Все, кому сейчас сорок пять, пятьдесят, шестьдесят и дальше, должно быть, удивятся. Тридцать – не сказать что лучший возраст: гормональный, раздёрганный социальными обязательствами и стремлением не отстать, довольно ещё стадный, а в последние десятилетия, пожалуй, и ювенильный; но чтобы было «никак»? – ну нет... Да, уже не восемнадцать, не «героический пыл на случайную тень и на шорох», но многое ещё – через увеличительное стекло: счастливо, больно, ослепительно, значимо. Вспоминаю себя. Мои тридцать пришлись на десятые – не слишком атмосферные в культурологическом смысле времена. Барды, русский рок, особняком стоящий Щербаков, флибустьерство «лихих девяностых», клубный улёт, постмодернистские «игры в бисер», позёрство, декаданс, любовный и винный дурман как бытийственные смыслы – уходили в прошлое. Про «Маленькую девочку со взглядом волчицы» и «Владивосток 2000» пели уже дома, вполголоса, а не так чтобы под усилок на трассе. Общество зализывало раны, запасало обывательский жирок: на экранах уже не Триер и Джармуш, а «Ешь, молись, люби»; в книжных – в лучшем случае Кундера, а то и Коэльо с Ричардом Бахом; в прессе – подводки «Бобби Браун», диеты Амбер Валеты и выход каких-то рогов и копыт на IPO . Наверное, где-то там, на неведомых просторах, гремели «Четыре выстрела» новых реалистов, вальяжные «Кинотавр» и Канны рукоплескали Федорченко и Верасетакулу – но мейнстрим был уже именно такой. На эту пору и пришлось время взросления сегодняшних тридцатилетних. Не случайно в их прозе наблюдается такое забавное явление, как «присвоение» ими воспоминаний их мам и пап: девчонки рассказывают про «Горбушку» и «Черкизон», описывают свадьбы с тамадой и пошловатыми конкурсами, а то и лихие дачные танцы под «Макарену» с бутылкой рома на отлёте...

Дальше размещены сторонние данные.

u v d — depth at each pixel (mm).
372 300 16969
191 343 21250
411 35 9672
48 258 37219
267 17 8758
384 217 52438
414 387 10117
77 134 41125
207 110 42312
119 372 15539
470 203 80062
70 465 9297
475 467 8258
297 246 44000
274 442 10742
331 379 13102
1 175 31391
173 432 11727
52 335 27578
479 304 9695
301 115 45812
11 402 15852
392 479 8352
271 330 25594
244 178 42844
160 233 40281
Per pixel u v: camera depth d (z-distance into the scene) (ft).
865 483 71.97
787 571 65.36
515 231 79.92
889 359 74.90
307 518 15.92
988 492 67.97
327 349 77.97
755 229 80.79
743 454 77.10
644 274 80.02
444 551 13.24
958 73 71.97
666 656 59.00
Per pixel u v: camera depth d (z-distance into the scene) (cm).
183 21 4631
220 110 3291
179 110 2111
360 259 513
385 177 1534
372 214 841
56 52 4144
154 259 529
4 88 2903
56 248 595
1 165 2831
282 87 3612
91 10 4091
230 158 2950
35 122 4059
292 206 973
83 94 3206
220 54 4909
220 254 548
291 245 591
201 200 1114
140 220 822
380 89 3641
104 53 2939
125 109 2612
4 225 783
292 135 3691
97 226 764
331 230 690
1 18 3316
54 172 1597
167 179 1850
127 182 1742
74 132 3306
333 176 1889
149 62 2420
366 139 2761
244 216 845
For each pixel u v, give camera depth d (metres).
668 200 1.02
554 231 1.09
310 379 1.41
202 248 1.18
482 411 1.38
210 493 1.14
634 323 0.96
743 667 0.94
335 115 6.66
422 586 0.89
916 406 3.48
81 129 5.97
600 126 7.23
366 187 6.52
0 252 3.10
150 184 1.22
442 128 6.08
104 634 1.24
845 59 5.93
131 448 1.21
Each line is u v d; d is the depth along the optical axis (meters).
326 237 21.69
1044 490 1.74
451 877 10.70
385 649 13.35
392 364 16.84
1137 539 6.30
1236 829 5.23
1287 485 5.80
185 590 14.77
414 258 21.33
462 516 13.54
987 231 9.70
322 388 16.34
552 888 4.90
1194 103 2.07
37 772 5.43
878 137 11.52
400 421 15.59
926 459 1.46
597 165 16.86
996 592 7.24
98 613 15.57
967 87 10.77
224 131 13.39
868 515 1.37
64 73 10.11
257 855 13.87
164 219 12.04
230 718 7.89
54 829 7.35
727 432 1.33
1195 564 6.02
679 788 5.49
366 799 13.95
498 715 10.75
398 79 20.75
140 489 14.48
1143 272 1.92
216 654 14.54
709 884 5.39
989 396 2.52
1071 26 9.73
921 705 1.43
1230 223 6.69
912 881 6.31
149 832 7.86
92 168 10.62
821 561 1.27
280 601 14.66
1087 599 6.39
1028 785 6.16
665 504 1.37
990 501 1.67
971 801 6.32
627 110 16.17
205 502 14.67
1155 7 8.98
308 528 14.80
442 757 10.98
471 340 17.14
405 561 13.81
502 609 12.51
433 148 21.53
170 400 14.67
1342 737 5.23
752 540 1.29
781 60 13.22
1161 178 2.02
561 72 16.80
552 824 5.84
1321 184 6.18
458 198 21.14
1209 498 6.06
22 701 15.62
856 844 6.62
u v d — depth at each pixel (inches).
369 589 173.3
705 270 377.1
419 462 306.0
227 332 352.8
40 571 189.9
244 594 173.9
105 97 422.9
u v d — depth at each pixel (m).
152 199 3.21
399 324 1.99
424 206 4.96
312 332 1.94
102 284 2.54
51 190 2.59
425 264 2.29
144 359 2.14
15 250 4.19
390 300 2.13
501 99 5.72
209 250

Ещё одна черта «прозы тридцатилетних» – фольклорный мистицизм. К пятикласснице-двоечнице приходит Кикимора и худо-бедно разруливает её проблемы; разнесчастная, больная старшая сестра умирает – и превращается в инфернальную птицу Феникс (Евгения Некрасова – «Калечина-Малечина» и «Сестромам»); контрактник с позывным Олень по дороге с Кавказа на Алтай вступает в Страну Великанов, встреченная им продавщица оборачивается голубем, а истинной целью путешествия оказывается возвращение домой разбуженной алтайской принцессы Очы-Бала (Анна Лужбина – «Юркие люди»). Героиня Лебедевой, прямо как ребёнок, плетёт Ловца снов. Потому что «в детстве ты сам управляешь смертью, раз, два, три, папа с мамой, не умри». И беглый покойный отец возвращается к Кире – в обличии белого голубя. Образ, может, и не самый оригинальный, но очень показательный. Обретшие самость в эмоциональном и событийном вакууме, познававшие мир в пределах своего города или района, среди «никаких» видов – «Фальшфасады натянуты на дома. Никаких крайностей, никаких странностей», – они создали и выпустили в свет автофикционального героя, находящего спасительную странность в самом себе: громокипящее, мистическое, почти архаическое сознание наложено в нём на холодноватую адекватность и социальную пассивность.
Зацикленные на сиюминутном рацио, прагматики и реалисты из предшествующих поколений «людей-гвоздей», часто фигурирующие в этих романах на правах антагонистов, назовут это инфантильностью и даже дикарством. Но если верить великому швейцарцу Карлу-Густаву Юнгу, архаическое мышление и есть самое умудрённое, поскольку проникает через вереницы архетипов в высшие смыслы загадочного и несправедливого мироздания. А там – «куда ни ткнёшь пальцем, попадёшь в чьего-нибудь бога».